Delicious meal, I highly reccomend it for you Sydneysiders


----------



## JayGee (Sep 6, 2015)

In melbourne - on the bar - if you're feeling fancy you might try Kappo - 5, 7, or 9 courses - very expensive but incredible place. I also like Nihonshu near the corner of Lonsdale and Russel St in the CBD. Its a japanese style bar and they serve food from Izakaya Chuji next door.


----------



## schanop (Sep 6, 2015)

Wow, looks pretty good, Huw. Probably will have to make a trip up north again.

Thank you for the heads up.



Von blewitt said:


> A little bump
> Just had the Omakase at Hana Ju Rin
> They have a new sushi chef since April, Mr Matsuya
> 
> ...


----------



## JCHine (Sep 15, 2015)

JayGee said:


> In melbourne - on the bar - if you're feeling fancy you might try Kappo - 5, 7, or 9 courses - very expensive but incredible place. I also like Nihonshu near the corner of Lonsdale and Russel St in the CBD. Its a japanese style bar and they serve food from Izakaya Chuji next door.



+1 on Kappo; it is great Omakase place that serves food that would stand up in Japan. 

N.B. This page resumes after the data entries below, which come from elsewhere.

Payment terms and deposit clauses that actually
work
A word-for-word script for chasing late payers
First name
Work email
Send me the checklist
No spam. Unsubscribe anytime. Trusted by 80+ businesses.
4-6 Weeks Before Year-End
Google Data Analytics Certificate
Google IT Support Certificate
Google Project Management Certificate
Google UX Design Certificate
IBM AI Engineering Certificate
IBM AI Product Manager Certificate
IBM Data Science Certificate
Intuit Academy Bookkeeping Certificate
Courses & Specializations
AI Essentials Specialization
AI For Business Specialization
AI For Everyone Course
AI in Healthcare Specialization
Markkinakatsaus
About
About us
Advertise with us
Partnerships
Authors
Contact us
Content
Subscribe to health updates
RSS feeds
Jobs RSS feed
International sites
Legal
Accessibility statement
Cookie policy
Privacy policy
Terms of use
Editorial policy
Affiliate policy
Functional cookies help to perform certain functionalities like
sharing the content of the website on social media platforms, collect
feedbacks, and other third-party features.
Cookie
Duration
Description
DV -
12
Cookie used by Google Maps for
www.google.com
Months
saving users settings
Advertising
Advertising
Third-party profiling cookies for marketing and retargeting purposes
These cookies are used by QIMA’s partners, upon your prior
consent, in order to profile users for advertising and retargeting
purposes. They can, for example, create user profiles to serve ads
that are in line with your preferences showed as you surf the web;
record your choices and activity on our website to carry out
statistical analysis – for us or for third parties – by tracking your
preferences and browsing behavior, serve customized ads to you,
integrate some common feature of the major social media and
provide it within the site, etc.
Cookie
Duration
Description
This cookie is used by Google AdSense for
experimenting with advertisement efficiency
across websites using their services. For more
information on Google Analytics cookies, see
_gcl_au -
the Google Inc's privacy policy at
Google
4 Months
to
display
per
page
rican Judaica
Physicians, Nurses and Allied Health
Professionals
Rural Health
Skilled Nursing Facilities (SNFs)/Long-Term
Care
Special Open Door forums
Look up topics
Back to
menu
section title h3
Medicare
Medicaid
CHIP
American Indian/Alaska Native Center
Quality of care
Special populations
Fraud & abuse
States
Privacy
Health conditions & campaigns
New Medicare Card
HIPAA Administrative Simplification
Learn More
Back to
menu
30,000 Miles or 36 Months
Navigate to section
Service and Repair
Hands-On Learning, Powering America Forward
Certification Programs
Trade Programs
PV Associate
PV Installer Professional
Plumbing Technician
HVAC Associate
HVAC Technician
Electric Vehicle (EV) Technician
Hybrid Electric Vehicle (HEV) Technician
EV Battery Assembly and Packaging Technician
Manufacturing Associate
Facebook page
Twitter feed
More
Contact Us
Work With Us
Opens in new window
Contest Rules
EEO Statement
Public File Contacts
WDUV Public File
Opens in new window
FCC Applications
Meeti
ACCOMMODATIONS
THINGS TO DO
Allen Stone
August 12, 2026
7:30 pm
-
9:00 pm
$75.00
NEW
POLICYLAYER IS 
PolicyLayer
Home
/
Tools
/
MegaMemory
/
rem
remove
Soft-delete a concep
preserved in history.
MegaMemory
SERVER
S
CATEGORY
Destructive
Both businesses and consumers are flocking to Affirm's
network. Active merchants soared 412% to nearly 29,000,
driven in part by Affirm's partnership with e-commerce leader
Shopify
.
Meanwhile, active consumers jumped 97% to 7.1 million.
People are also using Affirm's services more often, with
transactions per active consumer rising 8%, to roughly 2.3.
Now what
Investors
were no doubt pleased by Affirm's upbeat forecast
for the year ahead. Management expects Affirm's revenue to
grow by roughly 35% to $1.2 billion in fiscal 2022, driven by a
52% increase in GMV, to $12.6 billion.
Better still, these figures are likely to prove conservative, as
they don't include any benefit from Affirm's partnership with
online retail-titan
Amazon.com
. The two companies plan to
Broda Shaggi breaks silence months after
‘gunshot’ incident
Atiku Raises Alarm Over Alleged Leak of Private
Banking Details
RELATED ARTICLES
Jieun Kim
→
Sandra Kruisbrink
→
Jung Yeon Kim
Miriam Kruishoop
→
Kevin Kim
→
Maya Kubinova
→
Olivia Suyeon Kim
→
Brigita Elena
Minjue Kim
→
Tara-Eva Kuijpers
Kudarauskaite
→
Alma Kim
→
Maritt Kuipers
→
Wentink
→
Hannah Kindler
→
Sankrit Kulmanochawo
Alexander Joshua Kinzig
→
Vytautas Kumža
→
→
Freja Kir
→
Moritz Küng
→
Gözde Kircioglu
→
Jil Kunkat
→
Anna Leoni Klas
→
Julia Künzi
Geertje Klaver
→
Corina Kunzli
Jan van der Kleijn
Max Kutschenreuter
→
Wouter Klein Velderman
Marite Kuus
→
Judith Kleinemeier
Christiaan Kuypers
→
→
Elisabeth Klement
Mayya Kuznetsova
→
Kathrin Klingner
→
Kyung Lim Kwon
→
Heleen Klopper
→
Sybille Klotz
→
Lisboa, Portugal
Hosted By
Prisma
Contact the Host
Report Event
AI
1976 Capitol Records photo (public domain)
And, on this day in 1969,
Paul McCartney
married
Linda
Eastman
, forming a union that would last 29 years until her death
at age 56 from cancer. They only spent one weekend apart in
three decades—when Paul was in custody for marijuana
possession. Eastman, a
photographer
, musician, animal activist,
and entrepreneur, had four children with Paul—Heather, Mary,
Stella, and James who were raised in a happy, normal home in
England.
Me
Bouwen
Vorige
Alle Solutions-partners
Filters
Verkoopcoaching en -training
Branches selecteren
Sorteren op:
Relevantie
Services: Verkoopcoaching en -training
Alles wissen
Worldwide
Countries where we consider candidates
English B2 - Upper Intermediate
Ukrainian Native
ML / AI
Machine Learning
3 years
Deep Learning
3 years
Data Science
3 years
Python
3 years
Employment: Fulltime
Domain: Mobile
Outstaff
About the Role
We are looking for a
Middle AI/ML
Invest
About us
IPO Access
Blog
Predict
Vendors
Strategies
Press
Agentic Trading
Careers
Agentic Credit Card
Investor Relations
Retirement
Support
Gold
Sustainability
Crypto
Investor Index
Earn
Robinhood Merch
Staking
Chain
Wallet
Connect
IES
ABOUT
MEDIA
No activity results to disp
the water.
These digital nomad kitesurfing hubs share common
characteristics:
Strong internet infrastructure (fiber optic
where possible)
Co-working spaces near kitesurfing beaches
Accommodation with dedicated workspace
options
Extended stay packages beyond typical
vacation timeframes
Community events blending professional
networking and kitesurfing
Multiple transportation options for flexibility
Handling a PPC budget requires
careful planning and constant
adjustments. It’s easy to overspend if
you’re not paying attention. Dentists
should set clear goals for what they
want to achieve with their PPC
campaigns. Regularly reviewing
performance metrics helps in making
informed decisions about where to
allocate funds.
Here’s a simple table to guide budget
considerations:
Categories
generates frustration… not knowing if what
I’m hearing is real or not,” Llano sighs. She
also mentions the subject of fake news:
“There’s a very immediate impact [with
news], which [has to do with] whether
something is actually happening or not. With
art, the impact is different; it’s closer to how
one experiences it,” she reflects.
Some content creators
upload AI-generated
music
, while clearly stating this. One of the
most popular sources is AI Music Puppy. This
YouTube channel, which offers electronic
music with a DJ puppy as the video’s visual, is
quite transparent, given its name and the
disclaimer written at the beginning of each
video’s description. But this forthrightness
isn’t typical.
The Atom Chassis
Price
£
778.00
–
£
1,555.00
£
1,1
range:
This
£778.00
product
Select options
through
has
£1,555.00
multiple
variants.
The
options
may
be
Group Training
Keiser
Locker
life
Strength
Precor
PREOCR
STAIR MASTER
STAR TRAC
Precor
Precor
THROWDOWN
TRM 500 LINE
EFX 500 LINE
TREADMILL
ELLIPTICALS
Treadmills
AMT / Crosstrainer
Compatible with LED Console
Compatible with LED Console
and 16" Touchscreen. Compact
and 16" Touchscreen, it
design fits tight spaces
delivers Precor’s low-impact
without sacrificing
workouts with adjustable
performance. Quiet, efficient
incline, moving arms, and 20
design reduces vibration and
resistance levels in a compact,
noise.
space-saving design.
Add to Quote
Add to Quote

My absolute favourite in Minamishima in Richmond. Having had Mr Minamishima san sushi at Kenzan which was great this is on another level again now he has the freedom to do what he feels best with sourcing ingredients. It is expensive but on balance it is cheaper than a flight to Tokyo and an equivalent meal.


----------



## JayGee (Sep 16, 2015)

Good tip - guess I gotta try it.


----------